For CLI applications with subcommands, all are exposed as separate tools:

@TopCommand
@Command(name = "devtools", subcommands = {
    FormatCommand.class,
    LintCommand.class,
    TestCommand.class
})
public class DevToolsCommand implements Callable<Integer> {
    // Top-level command logic
}

@Command(name = "format", description = "Format source code")
class FormatCommand implements Callable<Integer> {
    @Parameters(description = "File to format")
    String file;

    @Option(names = {"-s", "--style"}, description = "Code style")
    String style = "google";

    @Override
    public Integer call() {
        // Format logic
    }
}

@Command(name = "lint", description = "Lint source code")
class LintCommand implements Callable<Integer> {
    // Lint logic
}

Each subcommand becomes an MCP tool: - formatcommand - Format source code - lintcommand - Lint source code - testcommand - Run tests

Integration with Claude Desktop

Configure Claude Desktop to use your CLI as an MCP server:

{
  "mcpServers": {
    "my-cli-tools": {
      "command": "java",
      "args": [
        "-jar",
        "/path/to/myapp.jar",
        "--mcp"
      ]
    }
  }
}

Best Practices

Provide Clear Descriptions

Commands will be discovered by AI based on their descriptions:

@Command(
    name = "analyze",
    description = "Analyze code quality and suggest improvements" (1)
)
1 Clear, actionable description helps AI choose the right tool.

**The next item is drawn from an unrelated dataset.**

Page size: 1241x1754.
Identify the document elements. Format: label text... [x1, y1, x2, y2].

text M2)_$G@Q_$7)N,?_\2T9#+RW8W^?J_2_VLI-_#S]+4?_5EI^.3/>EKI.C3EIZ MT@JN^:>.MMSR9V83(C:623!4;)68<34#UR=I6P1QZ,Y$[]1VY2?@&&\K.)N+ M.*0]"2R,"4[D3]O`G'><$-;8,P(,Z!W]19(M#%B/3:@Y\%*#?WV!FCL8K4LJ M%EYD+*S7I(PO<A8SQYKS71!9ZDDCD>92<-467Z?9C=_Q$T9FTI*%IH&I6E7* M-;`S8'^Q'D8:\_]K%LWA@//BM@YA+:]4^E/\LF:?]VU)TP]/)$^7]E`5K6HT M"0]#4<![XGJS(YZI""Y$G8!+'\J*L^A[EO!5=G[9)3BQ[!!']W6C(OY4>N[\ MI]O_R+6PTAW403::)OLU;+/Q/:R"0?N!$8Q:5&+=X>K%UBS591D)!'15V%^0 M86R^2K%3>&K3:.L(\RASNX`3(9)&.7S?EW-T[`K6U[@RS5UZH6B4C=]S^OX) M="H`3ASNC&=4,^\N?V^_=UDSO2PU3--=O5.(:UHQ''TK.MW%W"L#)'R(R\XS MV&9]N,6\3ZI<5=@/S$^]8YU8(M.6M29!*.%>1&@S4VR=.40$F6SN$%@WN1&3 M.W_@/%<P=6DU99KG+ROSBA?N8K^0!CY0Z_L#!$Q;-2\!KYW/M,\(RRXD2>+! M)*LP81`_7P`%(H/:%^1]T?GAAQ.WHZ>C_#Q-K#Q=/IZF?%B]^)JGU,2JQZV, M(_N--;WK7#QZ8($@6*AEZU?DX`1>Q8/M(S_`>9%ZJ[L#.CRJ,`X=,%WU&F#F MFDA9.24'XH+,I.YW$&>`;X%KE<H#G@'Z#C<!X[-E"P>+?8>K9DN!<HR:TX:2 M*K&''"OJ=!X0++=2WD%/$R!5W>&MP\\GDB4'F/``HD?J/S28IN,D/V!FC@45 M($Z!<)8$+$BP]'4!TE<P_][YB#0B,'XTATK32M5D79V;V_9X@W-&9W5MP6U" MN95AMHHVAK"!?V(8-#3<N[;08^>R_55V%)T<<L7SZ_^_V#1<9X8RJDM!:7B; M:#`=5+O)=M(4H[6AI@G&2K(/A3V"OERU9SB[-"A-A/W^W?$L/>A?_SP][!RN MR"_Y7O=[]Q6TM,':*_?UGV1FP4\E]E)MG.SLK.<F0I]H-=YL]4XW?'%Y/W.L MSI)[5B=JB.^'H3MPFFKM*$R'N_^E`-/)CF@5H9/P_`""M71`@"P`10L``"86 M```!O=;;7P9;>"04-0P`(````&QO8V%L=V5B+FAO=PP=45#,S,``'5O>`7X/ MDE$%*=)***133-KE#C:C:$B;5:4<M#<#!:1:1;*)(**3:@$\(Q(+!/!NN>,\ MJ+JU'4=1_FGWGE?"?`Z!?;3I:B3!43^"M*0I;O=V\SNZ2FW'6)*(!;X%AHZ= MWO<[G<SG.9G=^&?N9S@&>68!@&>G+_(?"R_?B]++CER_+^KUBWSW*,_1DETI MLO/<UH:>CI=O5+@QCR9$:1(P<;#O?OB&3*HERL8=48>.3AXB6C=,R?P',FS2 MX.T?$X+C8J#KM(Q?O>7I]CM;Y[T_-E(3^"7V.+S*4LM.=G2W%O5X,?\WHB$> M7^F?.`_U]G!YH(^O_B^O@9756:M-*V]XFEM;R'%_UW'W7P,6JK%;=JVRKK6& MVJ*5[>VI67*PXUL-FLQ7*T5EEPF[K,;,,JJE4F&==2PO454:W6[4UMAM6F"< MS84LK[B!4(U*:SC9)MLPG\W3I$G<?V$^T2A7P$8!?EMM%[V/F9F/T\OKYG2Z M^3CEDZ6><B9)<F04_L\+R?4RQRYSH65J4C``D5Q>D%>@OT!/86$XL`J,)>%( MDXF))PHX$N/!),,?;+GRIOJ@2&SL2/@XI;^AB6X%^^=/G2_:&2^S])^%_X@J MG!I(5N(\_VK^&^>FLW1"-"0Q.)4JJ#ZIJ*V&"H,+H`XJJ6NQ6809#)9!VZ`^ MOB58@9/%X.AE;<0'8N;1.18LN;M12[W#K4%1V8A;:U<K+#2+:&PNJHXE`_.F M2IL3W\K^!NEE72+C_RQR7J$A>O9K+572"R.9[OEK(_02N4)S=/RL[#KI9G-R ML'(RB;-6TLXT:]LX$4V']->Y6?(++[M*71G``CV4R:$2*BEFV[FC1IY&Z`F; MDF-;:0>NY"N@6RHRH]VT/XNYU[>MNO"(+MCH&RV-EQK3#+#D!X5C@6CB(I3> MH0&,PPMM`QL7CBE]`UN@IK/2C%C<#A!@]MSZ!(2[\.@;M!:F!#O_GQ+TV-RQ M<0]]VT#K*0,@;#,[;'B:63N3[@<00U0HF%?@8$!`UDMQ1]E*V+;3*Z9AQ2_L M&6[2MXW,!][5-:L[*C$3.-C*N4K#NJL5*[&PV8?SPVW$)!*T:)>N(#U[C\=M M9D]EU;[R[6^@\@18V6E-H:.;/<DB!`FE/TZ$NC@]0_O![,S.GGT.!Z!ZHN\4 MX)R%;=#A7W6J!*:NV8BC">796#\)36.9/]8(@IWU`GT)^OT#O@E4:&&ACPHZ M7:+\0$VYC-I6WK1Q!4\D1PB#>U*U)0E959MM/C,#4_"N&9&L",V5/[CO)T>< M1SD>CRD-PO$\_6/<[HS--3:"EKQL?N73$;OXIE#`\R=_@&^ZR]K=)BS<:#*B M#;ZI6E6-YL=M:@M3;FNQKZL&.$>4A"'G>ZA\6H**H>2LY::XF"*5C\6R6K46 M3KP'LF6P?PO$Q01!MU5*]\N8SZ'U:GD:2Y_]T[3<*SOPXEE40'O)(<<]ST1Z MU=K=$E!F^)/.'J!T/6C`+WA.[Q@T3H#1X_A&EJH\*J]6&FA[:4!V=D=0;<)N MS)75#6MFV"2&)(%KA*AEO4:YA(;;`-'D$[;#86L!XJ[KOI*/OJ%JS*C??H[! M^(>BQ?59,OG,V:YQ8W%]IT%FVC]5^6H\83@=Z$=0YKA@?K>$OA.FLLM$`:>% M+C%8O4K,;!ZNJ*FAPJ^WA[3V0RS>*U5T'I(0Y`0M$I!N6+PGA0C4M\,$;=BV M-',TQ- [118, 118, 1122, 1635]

Use Meaningful Parameter Names

Parameter names become argument names in the tool schema:

@Parameters(description = "Source file to analyze")
String sourceFile; (1)

// Not as clear:
// String file;
1 Descriptive names make the tool easier to use.

Set Sensible Defaults

Defaults make parameters optional:

@Option(
    names = {"-l", "--language"},
    description = "Programming language",
    defaultValue = "java" (1)
)
String language;
1 With a default, the AI can call the tool without specifying the language.

Handle Errors Gracefully

Return meaningful error messages:

@Override
public Integer call() {
    try {
        // Process
        return ExitCode.OK;
    } catch (IllegalArgumentException e) {
        System.err.println("Error: " + e.getMessage()); (1)
        return ExitCode.USAGE;
    }
}
1 Error messages appear in the tool response.

Limitations

  • STDIO transport only: The CLI adapter uses standard input/output for MCP communication

  • Synchronous execution: Each tool call blocks until the command completes

  • No streaming: Tool responses are returned only after the command finishes

For more advanced MCP server features (HTTP transport, streaming, multiple clients), consider implementing tools directly with the standard MCP server annotations.